Posted on 06/15/2007 1:53:18 AM PDT by Straight Vermonter
LASHKAR GAH, Afghanistan - The Taleban failed to mount their long-threatened spring offensive in Afghanistan, and indications are the guerrillas may have trouble recruiting fighters after the harvest, a NATO commander said.
The only spring offensive that has taken place this year is the one that NATO has conducted, British Brigadier John Lorimer, the one-star general who commands NATOs forces in Afghanistans Helmand province, told Reuters.
The hot months are usually the peak fighting season in Afghanistan. The Taleban threatened -- and NATOs own generals predicted -- a likely upsurge in guerrilla attacks early this year as the snow melted.
But Lorimer, speaking in an interview overnight at his headquarters in the provincial capital Lashkar Gah, said NATO operations over the winter appeared to have disrupted guerrilla supply chains, making it more difficult for them to mount the sort of large-scale attacks that were common last year.
Lorimer commanded a series of combined U.S.-British NATO operations over the past two months, which the alliance says drove Taleban forces out of one of their main strongholds, the Sangin Valley carved by the Helmand River.
The NATO force, which took control of southern Afghanistan last year and aims to impose the rule of President Hamid Karzais government in Taleban areas, has portrayed the Sangin offensives as a major victory.
For the first time, British troops in the area were able to call on a newly assigned task force of American airborne reinforcements, allowing them to conduct operations much larger in scale than last year.
Lorimer said the next step is to bring government authority and aid to the area, which is heartland for both the Taleban and the opium trade.
What weve got to make sure when we do a kinetic operation in an area is that weve got to follow it up, he said. Kinetic operation is a military expression for combat.
Opium harvest over But guerrillas still control an adjacent valley, Musa Qala, where British troops pulled out last October under a ceasefire that later collapsed. The Taleban have described that as a key victory of their own.
Lorimer acknowledged that Musa Qala had totemic value because of the British withdrawal, but said it was not as strategically important as the areas where his forces have made gains since March.
Musa Qala is just another town in Afghanistan where the Taleban have control. Its not unique.
▬▬▬▬▬▬▬▬▬▬
→ Exercises to complete:
a – According to the article, which Afghan province's NATO forces does Brigadier John Lorimer command?
b – In the listing, arrange the lines from the one containing "http://www.partschins.com" through the one containing "u geselecteerd." as a Markdown table with the columns No. and Text. Leave out blank lines and pictures.
The article and the listing come from unrelated sources.

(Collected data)
▬▬▬▬▬▬▬▬▬▬
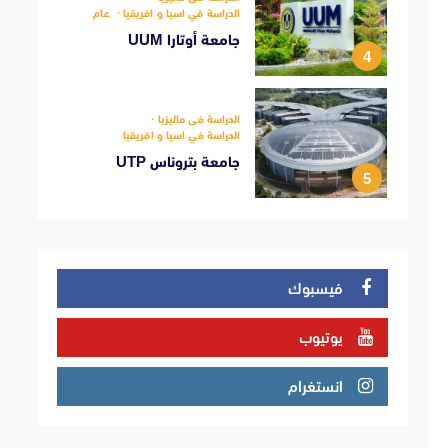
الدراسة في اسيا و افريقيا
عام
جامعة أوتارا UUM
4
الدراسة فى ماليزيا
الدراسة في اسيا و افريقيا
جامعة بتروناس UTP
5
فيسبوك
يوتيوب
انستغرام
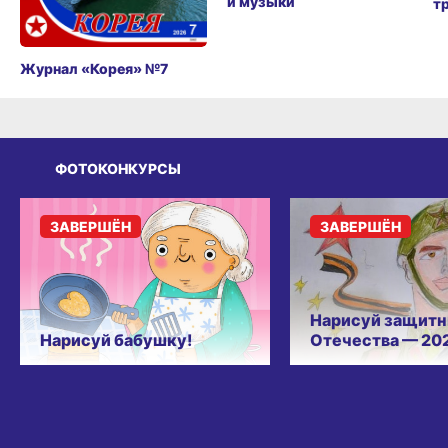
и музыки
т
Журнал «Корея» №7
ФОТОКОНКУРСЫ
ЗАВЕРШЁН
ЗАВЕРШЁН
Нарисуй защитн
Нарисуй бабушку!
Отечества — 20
▬▬▬▬▬▬▬▬▬▬
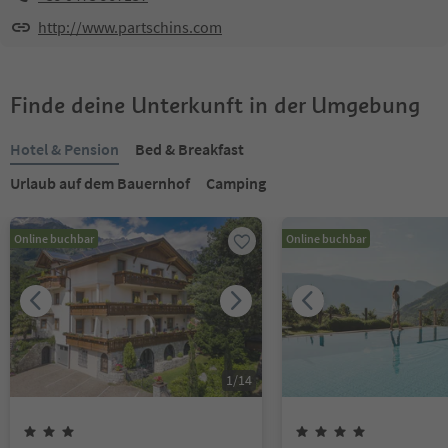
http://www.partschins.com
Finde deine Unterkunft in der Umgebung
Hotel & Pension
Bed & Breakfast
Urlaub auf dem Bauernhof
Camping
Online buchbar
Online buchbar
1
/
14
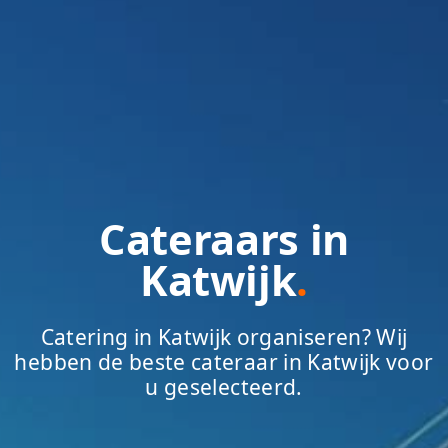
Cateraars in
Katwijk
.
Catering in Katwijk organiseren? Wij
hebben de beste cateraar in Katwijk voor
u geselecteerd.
▬▬▬▬▬▬▬▬▬▬
→ Task-by-task results:
a – Helmand province.

b –
| No. | Text |
|---|---|
| 1 | http://www.partschins.com |
| 2 | Finde deine Unterkunft in der Umgebung |
| 3 | Hotel & Pension |
| 4 | Bed & Breakfast |
| 5 | Urlaub auf dem Bauernhof |
| 6 | Camping |
| 7 | Online buchbar |
| 8 | Online buchbar |
| 9 | 1 |
| 10 | / |
| 11 | 14 |
| 12 | Cateraars in |
| 13 | Katwijk |
| 14 | . |
| 15 | Catering in Katwijk organiseren? Wij |
| 16 | hebben de beste cateraar in Katwijk voor |
| 17 | u geselecteerd. |